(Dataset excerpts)
++++

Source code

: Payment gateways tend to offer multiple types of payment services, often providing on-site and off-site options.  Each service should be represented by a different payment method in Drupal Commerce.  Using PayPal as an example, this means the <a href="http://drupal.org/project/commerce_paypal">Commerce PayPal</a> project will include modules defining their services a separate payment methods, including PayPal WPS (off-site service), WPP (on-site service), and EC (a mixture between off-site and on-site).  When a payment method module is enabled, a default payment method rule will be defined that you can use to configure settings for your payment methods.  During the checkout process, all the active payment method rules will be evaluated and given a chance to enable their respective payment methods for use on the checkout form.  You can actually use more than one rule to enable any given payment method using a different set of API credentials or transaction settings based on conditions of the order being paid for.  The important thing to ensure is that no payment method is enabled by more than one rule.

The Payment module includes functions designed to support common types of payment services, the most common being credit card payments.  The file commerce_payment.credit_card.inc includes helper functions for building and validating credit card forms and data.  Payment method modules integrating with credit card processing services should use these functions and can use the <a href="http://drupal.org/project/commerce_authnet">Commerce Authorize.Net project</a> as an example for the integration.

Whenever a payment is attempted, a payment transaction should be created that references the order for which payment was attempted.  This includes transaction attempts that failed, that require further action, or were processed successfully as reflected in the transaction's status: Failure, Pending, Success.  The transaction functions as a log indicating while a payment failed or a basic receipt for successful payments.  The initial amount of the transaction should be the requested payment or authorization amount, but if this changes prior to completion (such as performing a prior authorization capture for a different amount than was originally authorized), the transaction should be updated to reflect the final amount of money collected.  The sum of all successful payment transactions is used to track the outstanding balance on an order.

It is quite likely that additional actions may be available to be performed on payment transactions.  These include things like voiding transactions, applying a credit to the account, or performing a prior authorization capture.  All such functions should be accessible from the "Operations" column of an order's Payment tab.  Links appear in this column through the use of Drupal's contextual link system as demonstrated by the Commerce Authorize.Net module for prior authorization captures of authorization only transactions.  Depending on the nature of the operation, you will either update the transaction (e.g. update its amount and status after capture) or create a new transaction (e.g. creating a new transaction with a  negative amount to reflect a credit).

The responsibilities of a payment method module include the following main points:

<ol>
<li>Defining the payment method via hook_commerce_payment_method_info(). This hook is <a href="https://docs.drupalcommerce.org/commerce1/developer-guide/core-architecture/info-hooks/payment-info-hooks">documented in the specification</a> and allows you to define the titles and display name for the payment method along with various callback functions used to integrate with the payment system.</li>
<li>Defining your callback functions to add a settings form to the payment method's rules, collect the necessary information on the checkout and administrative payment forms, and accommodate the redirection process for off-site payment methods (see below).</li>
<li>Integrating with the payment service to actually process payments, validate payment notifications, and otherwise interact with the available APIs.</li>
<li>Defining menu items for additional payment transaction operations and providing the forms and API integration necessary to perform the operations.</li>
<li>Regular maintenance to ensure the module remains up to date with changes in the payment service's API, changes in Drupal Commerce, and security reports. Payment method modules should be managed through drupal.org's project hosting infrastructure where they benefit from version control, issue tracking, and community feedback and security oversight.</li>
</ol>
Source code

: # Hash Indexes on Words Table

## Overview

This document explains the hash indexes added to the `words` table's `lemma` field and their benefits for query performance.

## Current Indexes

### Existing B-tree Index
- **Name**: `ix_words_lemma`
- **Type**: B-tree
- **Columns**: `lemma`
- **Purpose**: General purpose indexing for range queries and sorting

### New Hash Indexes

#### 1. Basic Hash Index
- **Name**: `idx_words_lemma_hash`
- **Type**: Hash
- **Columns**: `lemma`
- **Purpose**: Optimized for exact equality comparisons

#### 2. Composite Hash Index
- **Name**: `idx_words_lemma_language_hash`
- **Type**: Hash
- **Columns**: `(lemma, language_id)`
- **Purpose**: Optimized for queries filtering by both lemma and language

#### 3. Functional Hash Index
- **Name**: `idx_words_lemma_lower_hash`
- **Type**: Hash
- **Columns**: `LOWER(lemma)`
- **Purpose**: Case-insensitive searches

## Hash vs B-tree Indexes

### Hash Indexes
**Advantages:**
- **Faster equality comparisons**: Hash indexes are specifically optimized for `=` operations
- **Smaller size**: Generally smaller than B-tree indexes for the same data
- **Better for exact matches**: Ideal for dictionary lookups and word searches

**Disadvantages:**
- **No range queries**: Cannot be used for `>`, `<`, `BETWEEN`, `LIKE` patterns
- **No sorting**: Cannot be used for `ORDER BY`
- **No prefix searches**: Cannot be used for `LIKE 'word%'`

++++

## What to work on:
For every line above that includes the word "sorting", return the line.

## Response box:
- **Purpose**: General purpose indexing for range queries and sorting
- **No sorting**: Cannot be used for `ORDER BY`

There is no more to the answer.